Six boys scanned the yard from late afternoon until dusk. They walked with their heads down, six pairs of eyes scoured the not-yet-green grass. Each step bore silent anticipation, nervous chatter bubbled up around their listening.
When the metal detector beeped, they cheered and rallied around, shovel in hand. Not-yet-green turned muddy brown as they dug holes haphazardly throughout the yard.
Holes, all through the yard; potholes, ankle-twisting pits, mower-wheel-swallowing craters.
That night, after getting groceries and returning a movie while listening to a radio talk show dissect presidential politics, my husband arrived home agitated. He was in a state as he filled me in on the groceries, the politics, the hole situation. The way he talked, our yard was a war zone, the site of asteroid and comet landings, a grand canyon of potential grass laid to waste by six boys and one shovel.
It was dark out, I had no way to confirm or deny, so I accepted his wild eyed assessment at face value. Holes, everywhere. And politics on the radio on top of it all.

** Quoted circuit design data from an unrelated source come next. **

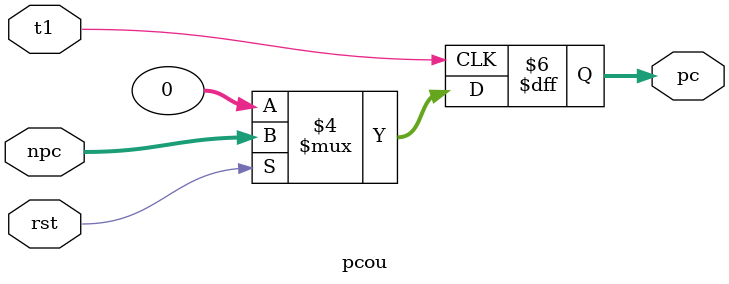
<source format=v>
`timescale 1ns / 1ps

module pcou(
    input t1,
    input rst,
    input [31:0] npc,
    output reg [31:0] pc
    );


always @(posedge t1)
    begin
        if(!rst)
            pc<=8'h00000000;
        else
            pc<=npc;
    end
endmodule


</source>
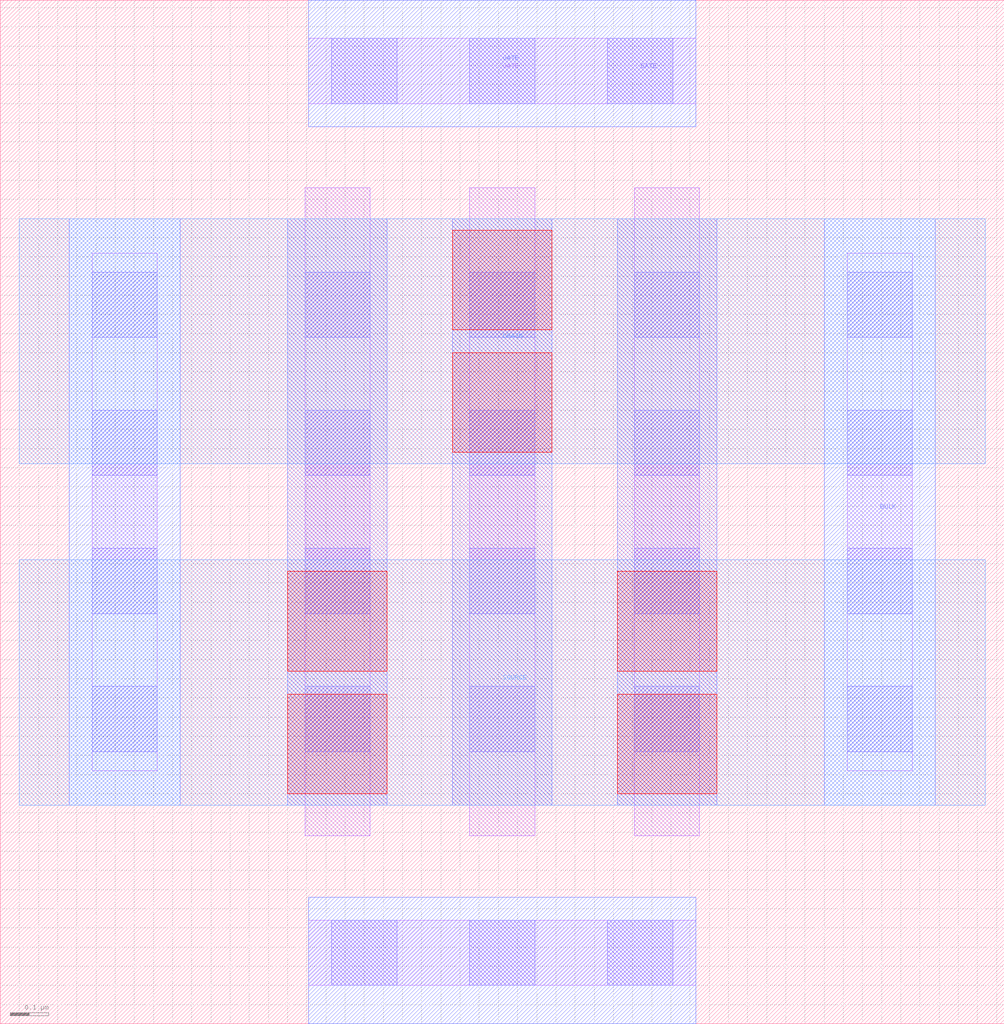
<source format=lef>
# Copyright 2020 The SkyWater PDK Authors
#
# Licensed under the Apache License, Version 2.0 (the "License");
# you may not use this file except in compliance with the License.
# You may obtain a copy of the License at
#
#     https://www.apache.org/licenses/LICENSE-2.0
#
# Unless required by applicable law or agreed to in writing, software
# distributed under the License is distributed on an "AS IS" BASIS,
# WITHOUT WARRANTIES OR CONDITIONS OF ANY KIND, either express or implied.
# See the License for the specific language governing permissions and
# limitations under the License.
#
# SPDX-License-Identifier: Apache-2.0

VERSION 5.7 ;
  NOWIREEXTENSIONATPIN ON ;
  DIVIDERCHAR "/" ;
  BUSBITCHARS "[]" ;
MACRO sky130_fd_pr__rf_pfet_01v8_aM02W1p65L0p15
  CLASS BLOCK ;
  FOREIGN sky130_fd_pr__rf_pfet_01v8_aM02W1p65L0p15 ;
  ORIGIN  0.000000  0.000000 ;
  SIZE  2.620000 BY  2.670000 ;
  PIN BULK
    ANTENNADIFFAREA  0.957000 ;
    PORT
      LAYER met1 ;
        RECT 0.180000 0.570000 0.470000 2.100000 ;
        RECT 2.150000 0.570000 2.440000 2.100000 ;
    END
  END BULK
  PIN DRAIN
    ANTENNADIFFAREA  0.462000 ;
    PORT
      LAYER met2 ;
        RECT 0.050000 1.460000 2.570000 2.100000 ;
    END
  END DRAIN
  PIN GATE
    ANTENNAGATEAREA  0.495000 ;
    PORT
      LAYER li1 ;
        RECT 0.805000 0.100000 1.815000 0.270000 ;
        RECT 0.805000 2.400000 1.815000 2.570000 ;
      LAYER mcon ;
        RECT 0.865000 0.100000 1.035000 0.270000 ;
        RECT 0.865000 2.400000 1.035000 2.570000 ;
        RECT 1.225000 0.100000 1.395000 0.270000 ;
        RECT 1.225000 2.400000 1.395000 2.570000 ;
        RECT 1.585000 0.100000 1.755000 0.270000 ;
        RECT 1.585000 2.400000 1.755000 2.570000 ;
    END
    PORT
      LAYER met1 ;
        RECT 0.805000 0.000000 1.815000 0.330000 ;
        RECT 0.805000 2.340000 1.815000 2.670000 ;
    END
  END GATE
  PIN SOURCE
    ANTENNADIFFAREA  0.924000 ;
    PORT
      LAYER met2 ;
        RECT 0.050000 0.570000 2.570000 1.210000 ;
    END
  END SOURCE
  OBS
    LAYER li1 ;
      RECT 0.240000 0.660000 0.410000 2.010000 ;
      RECT 0.795000 0.490000 0.965000 2.180000 ;
      RECT 1.225000 0.490000 1.395000 2.180000 ;
      RECT 1.655000 0.490000 1.825000 2.180000 ;
      RECT 2.210000 0.660000 2.380000 2.010000 ;
    LAYER mcon ;
      RECT 0.240000 0.710000 0.410000 0.880000 ;
      RECT 0.240000 1.070000 0.410000 1.240000 ;
      RECT 0.240000 1.430000 0.410000 1.600000 ;
      RECT 0.240000 1.790000 0.410000 1.960000 ;
      RECT 0.795000 0.710000 0.965000 0.880000 ;
      RECT 0.795000 1.070000 0.965000 1.240000 ;
      RECT 0.795000 1.430000 0.965000 1.600000 ;
      RECT 0.795000 1.790000 0.965000 1.960000 ;
      RECT 1.225000 0.710000 1.395000 0.880000 ;
      RECT 1.225000 1.070000 1.395000 1.240000 ;
      RECT 1.225000 1.430000 1.395000 1.600000 ;
      RECT 1.225000 1.790000 1.395000 1.960000 ;
      RECT 1.655000 0.710000 1.825000 0.880000 ;
      RECT 1.655000 1.070000 1.825000 1.240000 ;
      RECT 1.655000 1.430000 1.825000 1.600000 ;
      RECT 1.655000 1.790000 1.825000 1.960000 ;
      RECT 2.210000 0.710000 2.380000 0.880000 ;
      RECT 2.210000 1.070000 2.380000 1.240000 ;
      RECT 2.210000 1.430000 2.380000 1.600000 ;
      RECT 2.210000 1.790000 2.380000 1.960000 ;
    LAYER met1 ;
      RECT 0.750000 0.570000 1.010000 2.100000 ;
      RECT 1.180000 0.570000 1.440000 2.100000 ;
      RECT 1.610000 0.570000 1.870000 2.100000 ;
    LAYER via ;
      RECT 0.750000 0.600000 1.010000 0.860000 ;
      RECT 0.750000 0.920000 1.010000 1.180000 ;
      RECT 1.180000 1.490000 1.440000 1.750000 ;
      RECT 1.180000 1.810000 1.440000 2.070000 ;
      RECT 1.610000 0.600000 1.870000 0.860000 ;
      RECT 1.610000 0.920000 1.870000 1.180000 ;
  END
END sky130_fd_pr__rf_pfet_01v8_aM02W1p65L0p15
END LIBRARY

</source>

We complained about our ruined lawn and ruined country, feeling old beyond our years and went to bed early. But in the dark, our minds raced and nerves jangled.
I opened the door to the bathroom closet today and found laundry piled knee deep.
I shut the door tight and left the room.
All day that pile grew in my mind’s eye – waist deep, chest deep, until I was drowning in it. Add to it the pile a mile wide in the twins’ room, the remains of the stomach bug laundry waiting to be folded and there’s nearly enough laundry, I’m sure, to fill in a good many of the holes in our yard.
Something about those holes and the laundry remind me of the dead mums I wrote about on Monday. Last fall they were a riot of burnt orange and red, waving their hands in the air all along the side of the little house. But then cold weather came and they died back. Flowers rotted, leaves shriveled, curled, brown until all that remained were the ugly husks. Those bare, brown bones rattled at me all winter long, untidy, a reminder of unfinished business and I stared back at them from the kitchen window. There was no door to shut on them.
At the first whiff of warm air and sunshine, I marched out to attack the brittle branches like they were my mortal enemy. I cut my hands on them, eager for the pleasure of their demise. Take that, mums! I snapped and twisted, conquering one small corner of disorder as if its tidying might hold the key to life.
Mid-twist, though, I noticed what hid at the base of each frail and failing branch – small, ruffled, green leaves, the beginnings of next year’s joyful riot. Here I was, like those boys, finding treasure in the dirt (minus a hole, of course). I continued to twist and break, more respectfully now, looking no longer to rid us of the dead, but looking for signs of life.
The morning after hole-mageddon, I looked at it from a different angle and with new eyes I saw more than holes. I saw my son excited to impress boys his own age, thrilled to have an awesome toy for once, to be the envy, the star with a shovel in hand. I saw the treasure in his delight and it made the holes less glaring. Walking outside later in the day I was surprised to find most of the yard still intact. It would take six boys more than one evening to dig up two acres of land.
There’s so much to fear, so much to overwhelm in this life. The bones of things unfinished rattle at us, hard work is easily undone and more hard work awaits. This is so very true. Fear looms large at night, in winter, in the mud-before-spring season of despair.
Do not despair, little ones.
God is always doing something new, do you not perceive it?
Go dig a hole. Tend your garden.
Do not believe fear's whisper in the night.
The good work of our hands, the feel of the earth between our fingers, the labors of love for a household, these all remind us - treasure is buried everywhere. Even, maybe, at the bottom of the laundry pile.
Open the door, dig deep, look again, always. Treasure is buried everywhere. Do not despair.